## WHAT NEEDS TO BE DONE
Change every "lower lobe" to "inferior lobe" in all of the data below, reproduce the rest unchanged, and leave the pictures out.

## RECORDED DATA
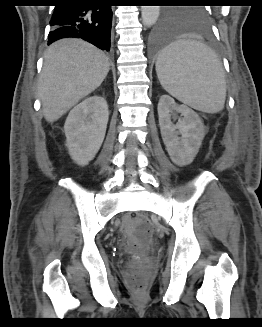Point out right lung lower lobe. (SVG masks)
<instances>
[{
  "label": "right lung lower lobe",
  "mask_w": 262,
  "mask_h": 327,
  "mask_svg": "<svg viewBox=\"0 0 262 327\" xmlns=\"http://www.w3.org/2000/svg\"><path fill=\"white\" fill-rule=\"evenodd\" d=\"M50 25L48 44L66 37L82 38L98 48L110 50L111 6L105 0H59Z\"/></svg>",
  "instance_id": "obj_1"
}]
</instances>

## SOLUTION TO THIS EXERCISE
Point out right lung inferior lobe. (SVG masks)
<instances>
[{
  "label": "right lung inferior lobe",
  "mask_w": 262,
  "mask_h": 327,
  "mask_svg": "<svg viewBox=\"0 0 262 327\" xmlns=\"http://www.w3.org/2000/svg\"><path fill=\"white\" fill-rule=\"evenodd\" d=\"M50 25L48 44L66 37L82 38L98 48L110 50L111 6L105 0H59Z\"/></svg>",
  "instance_id": "obj_1"
}]
</instances>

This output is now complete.